[What you are asked to do]
Copy the whole listing below word for word, leaving the pictures out of your answer.

[Dataset entries]
⁂
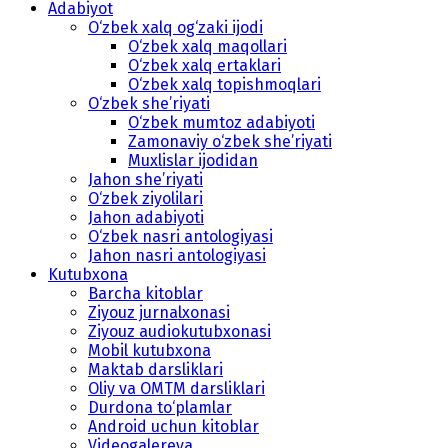
Adabiyot
O‘zbek xalq og‘zaki ijodi
O‘zbek xalq maqollari
O‘zbek xalq ertaklari
O‘zbek xalq topishmoqlari
O‘zbek she’riyati
O‘zbek mumtoz adabiyoti
Zamonaviy o‘zbek she’riyati
Muxlislar ijodidan
Jahon she’riyati
O‘zbek ziyolilari
Jahon adabiyoti
O‘zbek nasri antologiyasi
Jahon nasri antologiyasi
Kutubxona
Barcha kitoblar
Ziyouz jurnalxonasi
Ziyouz audiokutubxonasi
Mobil kutubxona
Maktab darsliklari
Oliy va OMTM darsliklari
Durdona to‘plamlar
Android uchun kitoblar
Videogalereya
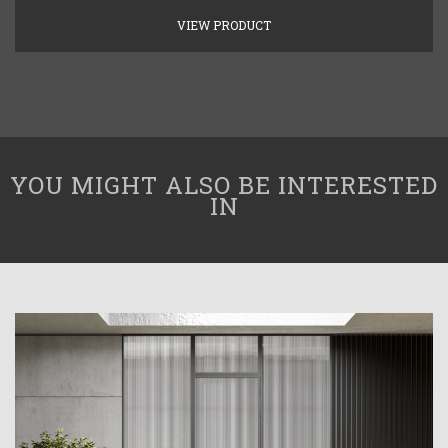
VIEW PRODUCT
YOU MIGHT ALSO BE INTERESTED
IN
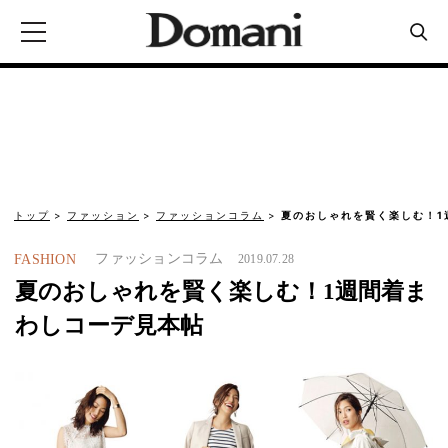
トップ
ファッション
ファッションコラム
夏のおしゃれを賢く楽しむ！1
ファッションコラム
FASHION
2019.07.28
夏のおしゃれを賢く楽しむ！1週間着ま
わしコーデ見本帖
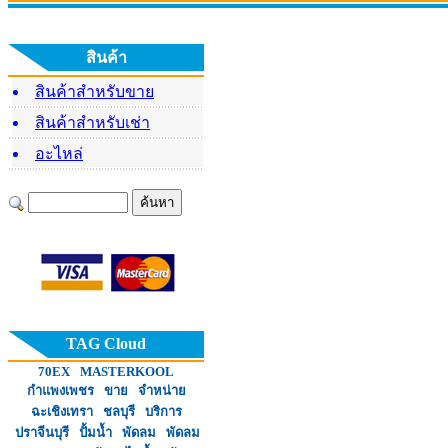
ไอน้ำ
สินค้า
สินค้าสำหรับขาย
โครงการมอบพัดลมไอเย็น
โครงการ
หจก.พนมค้าเหล็ก ร่วม
สินค้าสำหรับเช่า
แก่นายบุตร แก้วพิกุล
แก่
มอบพัดลมไอเย็น ให้แก่
อะไหล่
คุณลุงอำพล อยู่ระ
TAG Cloud
70EX
MASTERKOOL
กำแพงเพชร
ขาย
จำหน่าย
ฉะเชิงเทรา
ชลบุรี
บริการ
ปราจีนบุรี
ปั้มน้ำ
พัดลม
พัดลม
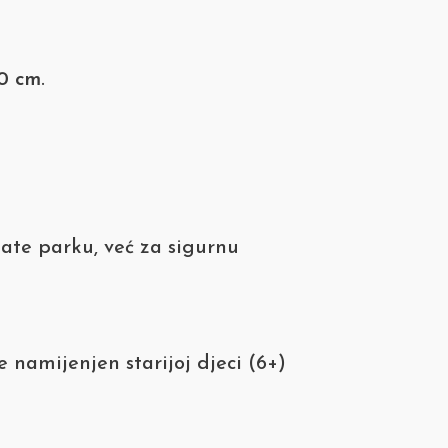
10 cm
.
kate parku, već za sigurnu
je namijenjen starijoj djeci (6+)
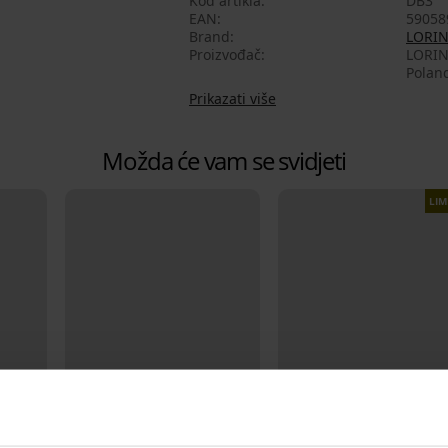
Kod artikla
DB3
EAN
59058
Brand
LORI
Proizvođač
LORIN 
Poland
Prikazati više
Možda će vam se svidjeti
LIM
1+1 GRATIS
1+1 GRATIS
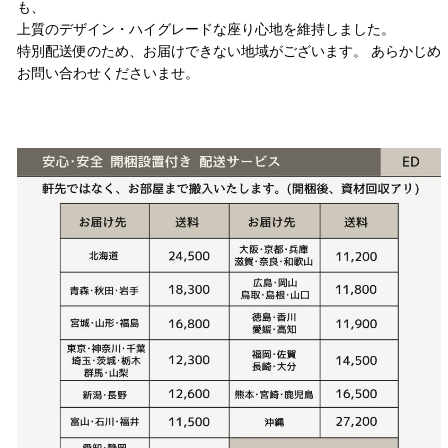
も、
上質のデザイン・ハイグレードな座り心地を維持しました。
特別配送便のため、お届けできない地域がございます。 あらかじめ
お問い合わせくださいませ。
配送方法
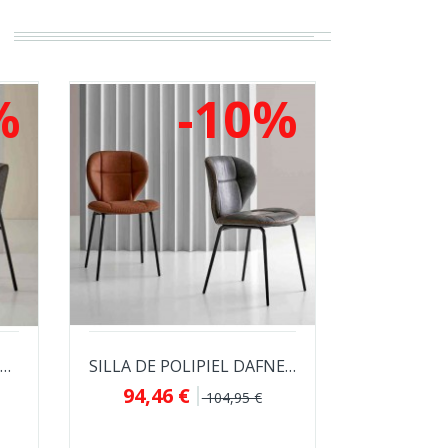
%
-10%
SILLA VINTAGE MAYKA DE POLIPIEL Y ACERO
SILLA DE POLIPIEL DAFNE PARA COMEDOR...
94,46 €
104,95 €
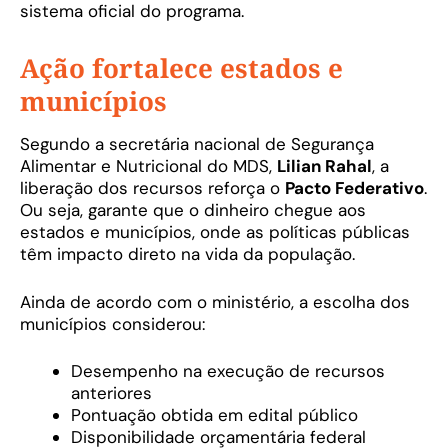
sistema oficial do programa.
Ação fortalece estados e
municípios
Segundo a secretária nacional de Segurança
Alimentar e Nutricional do MDS,
Lilian Rahal
, a
liberação dos recursos reforça o
Pacto Federativo
.
Ou seja, garante que o dinheiro chegue aos
estados e municípios, onde as políticas públicas
têm impacto direto na vida da população.
Ainda de acordo com o ministério, a escolha dos
municípios considerou:
Desempenho na execução de recursos
anteriores
Pontuação obtida em edital público
Disponibilidade orçamentária federal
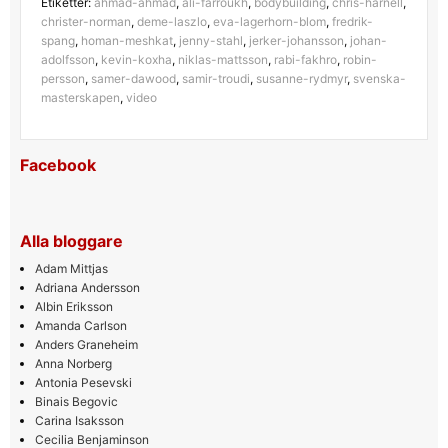
Etiketter:
ahmad-ahmad
,
ali-farroukh
,
bodybuilding
,
chris-harnell
,
christer-norman
,
deme-laszlo
,
eva-lagerhorn-blom
,
fredrik-
spang
,
homan-meshkat
,
jenny-stahl
,
jerker-johansson
,
johan-
adolfsson
,
kevin-koxha
,
niklas-mattsson
,
rabi-fakhro
,
robin-
persson
,
samer-dawood
,
samir-troudi
,
susanne-rydmyr
,
svenska-
masterskapen
,
video
Facebook
Alla bloggare
Adam Mittjas
Adriana Andersson
Albin Eriksson
Amanda Carlson
Anders Graneheim
Anna Norberg
Antonia Pesevski
Binais Begovic
Carina Isaksson
Cecilia Benjaminson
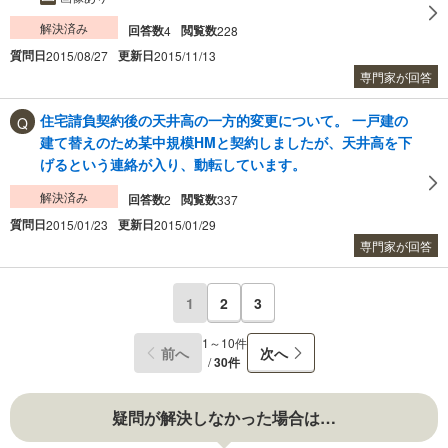
解決済み
回答数
閲覧数
4
228
質問日
更新日
2015/08/27
2015/11/13
専門家が回答
住宅請負契約後の天井高の一方的変更について。 一戸建の
建て替えのため某中規模HMと契約しましたが、天井高を下
げるという連絡が入り、動転しています。
解決済み
回答数
閲覧数
2
337
質問日
更新日
2015/01/23
2015/01/29
専門家が回答
1
2
3
1～10件
前へ
次へ
/
30件
疑問が解決しなかった場合は…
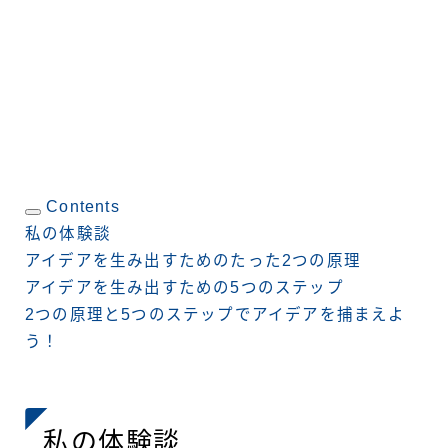
Contents
私の体験談
アイデアを生み出すためのたった2つの原理
アイデアを生み出すための5つのステップ
2つの原理と5つのステップでアイデアを捕まえよ
う！
私の体験談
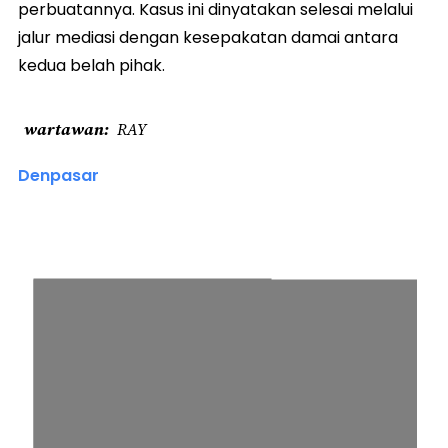
perbuatannya. Kasus ini dinyatakan selesai melalui
jalur mediasi dengan kesepakatan damai antara
kedua belah pihak.
wartawan
RAY
Denpasar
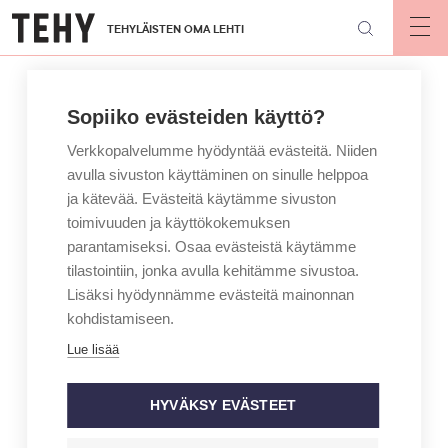
Hyppää
TEHYLÄISTEN OMA LEHTI
pääsisältöön
Op
mai
nav
Sopiiko evästeiden käyttö?
Verkkopalvelumme hyödyntää evästeitä. Niiden
avulla sivuston käyttäminen on sinulle helppoa
ja kätevää. Evästeitä käytämme sivuston
toimivuuden ja käyttökokemuksen
parantamiseksi. Osaa evästeistä käytämme
tilastointiin, jonka avulla kehitämme sivustoa.
Lisäksi hyödynnämme evästeitä mainonnan
kohdistamiseen.
Lue lisää
HYVÄKSY EVÄSTEET
KIRJOITTAJA
MAINIO – JAN HOLMBERG
Mainio-blogiin hurja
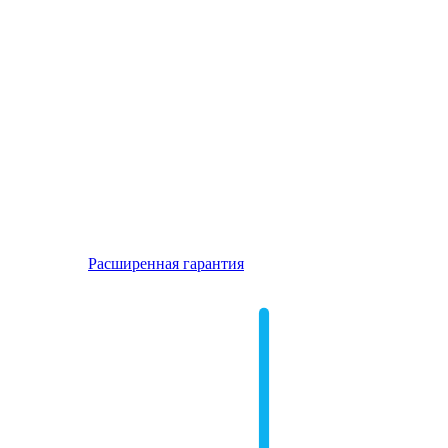
Расширенная гарантия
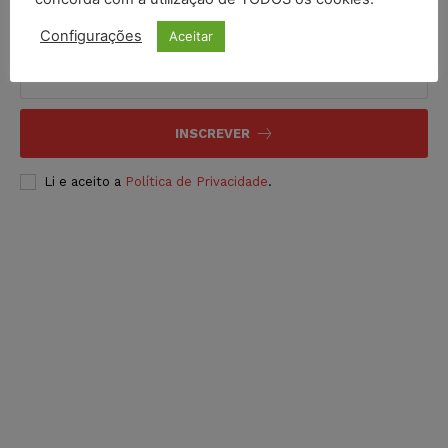
Inscreva-se
Configurações
Aceitar
INSCREVER
Li e aceito a
Política de Privacidade
.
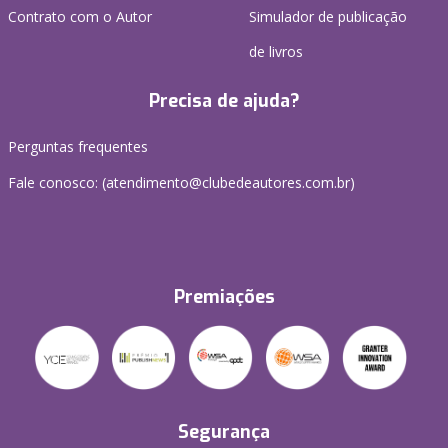
Contrato com o Autor
Simulador de publicação
de livros
Precisa de ajuda?
Perguntas frequentes
Fale conosco: (atendimento@clubedeautores.com.br)
Premiações
Segurança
⁂
[Output for this exercise]
Adabiyot
O‘zbek xalq og‘zaki ijodi
O‘zbek xalq maqollari
O‘zbek xalq ertaklari
O‘zbek xalq topishmoqlari
O‘zbek she’riyati
O‘zbek mumtoz adabiyoti
Zamonaviy o‘zbek she’riyati
Muxlislar ijodidan
Jahon she’riyati
O‘zbek ziyolilari
Jahon adabiyoti
O‘zbek nasri antologiyasi
Jahon nasri antologiyasi
Kutubxona
Barcha kitoblar
Ziyouz jurnalxonasi
Ziyouz audiokutubxonasi
Mobil kutubxona
Maktab darsliklari
Oliy va OMTM darsliklari
Durdona to‘plamlar
Android uchun kitoblar
Videogalereya
VIEW PRODUCT
YOU MIGHT ALSO BE INTERESTED
IN
トップ
ファッション
ファッションコラム
夏のおしゃれを賢く楽しむ！1
ファッションコラム
FASHION
2019.07.28
夏のおしゃれを賢く楽しむ！1週間着ま
わしコーデ見本帖
ไอน้ำ
สินค้า
สินค้าสำหรับขาย
โครงการมอบพัดลมไอเย็น
โครงการ
หจก.พนมค้าเหล็ก ร่วม
สินค้าสำหรับเช่า
แก่นายบุตร แก้วพิกุล
แก่
มอบพัดลมไอเย็น ให้แก่
อะไหล่
คุณลุงอำพล อยู่ระ
TAG Cloud
70EX
MASTERKOOL
กำแพงเพชร
ขาย
จำหน่าย
ฉะเชิงเทรา
ชลบุรี
บริการ
ปราจีนบุรี
ปั้มน้ำ
พัดลม
พัดลม
10 cm
.
kate parku, već za sigurnu
je namijenjen starijoj djeci (6+)
Kod artikla
DB3
EAN
59058
Brand
LORI
Proizvođač
LORIN 
Poland
Prikazati više
Možda će vam se svidjeti
LIM
1+1 GRATIS
1+1 GRATIS
も、
上質のデザイン・ハイグレードな座り心地を維持しました。
特別配送便のため、お届けできない地域がございます。 あらかじめ
お問い合わせくださいませ。
配送方法
%
-10%
SILLA VINTAGE MAYKA DE POLIPIEL Y ACERO
SILLA DE POLIPIEL DAFNE PARA COMEDOR...
94,46 €
104,95 €
sistema oficial do programa.
Ação fortalece estados e
municípios
Segundo a secretária nacional de Segurança
Alimentar e Nutricional do MDS,
Lilian Rahal
, a
liberação dos recursos reforça o
Pacto Federativo
.
Ou seja, garante que o dinheiro chegue aos
estados e municípios, onde as políticas públicas
têm impacto direto na vida da população.
Ainda de acordo com o ministério, a escolha dos
municípios considerou:
Desempenho na execução de recursos
anteriores
Pontuação obtida em edital público
Disponibilidade orçamentária federal
Etiketter:
ahmad-ahmad
,
ali-farroukh
,
bodybuilding
,
chris-harnell
,
christer-norman
,
deme-laszlo
,
eva-lagerhorn-blom
,
fredrik-
spang
,
homan-meshkat
,
jenny-stahl
,
jerker-johansson
,
johan-
adolfsson
,
kevin-koxha
,
niklas-mattsson
,
rabi-fakhro
,
robin-
persson
,
samer-dawood
,
samir-troudi
,
susanne-rydmyr
,
svenska-
masterskapen
,
video
Facebook
Alla bloggare
Adam Mittjas
Adriana Andersson
Albin Eriksson
Amanda Carlson
Anders Graneheim
Anna Norberg
Antonia Pesevski
Binais Begovic
Carina Isaksson
Cecilia Benjaminson
解決済み
回答数
閲覧数
4
228
質問日
更新日
2015/08/27
2015/11/13
専門家が回答
住宅請負契約後の天井高の一方的変更について。 一戸建の
建て替えのため某中規模HMと契約しましたが、天井高を下
げるという連絡が入り、動転しています。
解決済み
回答数
閲覧数
2
337
質問日
更新日
2015/01/23
2015/01/29
専門家が回答
1
2
3
1～10件
前へ
次へ
/
30件
疑問が解決しなかった場合は…
Contents
私の体験談
アイデアを生み出すためのたった2つの原理
アイデアを生み出すための5つのステップ
2つの原理と5つのステップでアイデアを捕まえよ
う！
私の体験談
perbuatannya. Kasus ini dinyatakan selesai melalui
jalur mediasi dengan kesepakatan damai antara
kedua belah pihak.
wartawan
RAY
Denpasar
Hyppää
TEHYLÄISTEN OMA LEHTI
pääsisältöön
Op
mai
nav
Sopiiko evästeiden käyttö?
Verkkopalvelumme hyödyntää evästeitä. Niiden
avulla sivuston käyttäminen on sinulle helppoa
ja kätevää. Evästeitä käytämme sivuston
toimivuuden ja käyttökokemuksen
parantamiseksi. Osaa evästeistä käytämme
tilastointiin, jonka avulla kehitämme sivustoa.
Lisäksi hyödynnämme evästeitä mainonnan
kohdistamiseen.
Lue lisää
HYVÄKSY EVÄSTEET
KIRJOITTAJA
MAINIO – JAN HOLMBERG
Mainio-blogiin hurja
Расширенная гарантия
Inscreva-se
Configurações
Aceitar
INSCREVER
Li e aceito a
Política de Privacidade
.
Contrato com o Autor
Simulador de publicação
de livros
Precisa de ajuda?
Perguntas frequentes
Fale conosco: (atendimento@clubedeautores.com.br)
Premiações
Segurança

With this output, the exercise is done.